═══ Task input
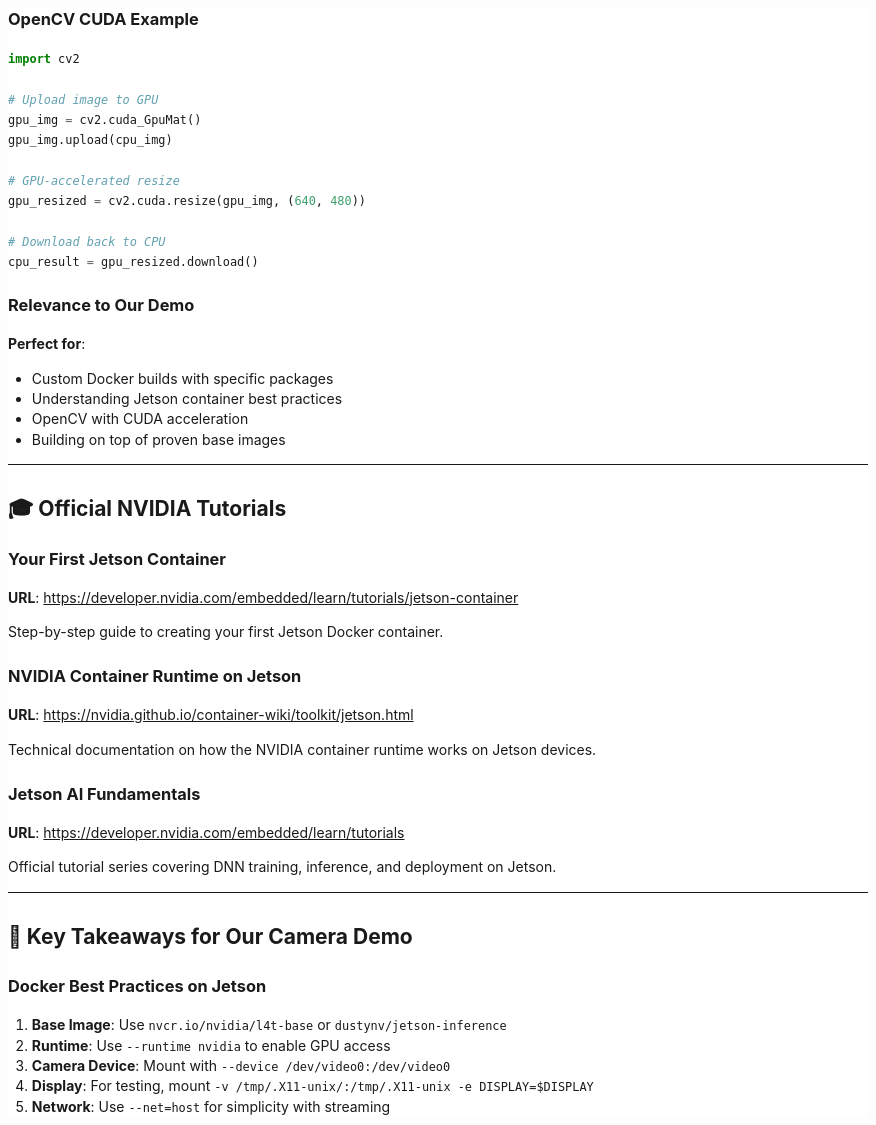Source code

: ### OpenCV CUDA Example

```python
import cv2

# Upload image to GPU
gpu_img = cv2.cuda_GpuMat()
gpu_img.upload(cpu_img)

# GPU-accelerated resize
gpu_resized = cv2.cuda.resize(gpu_img, (640, 480))

# Download back to CPU
cpu_result = gpu_resized.download()
```

### Relevance to Our Demo

**Perfect for**:
- Custom Docker builds with specific packages
- Understanding Jetson container best practices
- OpenCV with CUDA acceleration
- Building on top of proven base images

---

## 🎓 Official NVIDIA Tutorials

### Your First Jetson Container

**URL**: https://developer.nvidia.com/embedded/learn/tutorials/jetson-container

Step-by-step guide to creating your first Jetson Docker container.

### NVIDIA Container Runtime on Jetson

**URL**: https://nvidia.github.io/container-wiki/toolkit/jetson.html

Technical documentation on how the NVIDIA container runtime works on Jetson devices.

### Jetson AI Fundamentals

**URL**: https://developer.nvidia.com/embedded/learn/tutorials

Official tutorial series covering DNN training, inference, and deployment on Jetson.

---

## 📝 Key Takeaways for Our Camera Demo

### Docker Best Practices on Jetson

1. **Base Image**: Use `nvcr.io/nvidia/l4t-base` or `dustynv/jetson-inference`
2. **Runtime**: Use `--runtime nvidia` to enable GPU access
3. **Camera Device**: Mount with `--device /dev/video0:/dev/video0`
4. **Display**: For testing, mount `-v /tmp/.X11-unix/:/tmp/.X11-unix -e DISPLAY=$DISPLAY`
5. **Network**: Use `--net=host` for simplicity with streaming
══════
**Problem statement**
Say how many lines above contain "Demo", and give no words besides the number.

**Output below**
2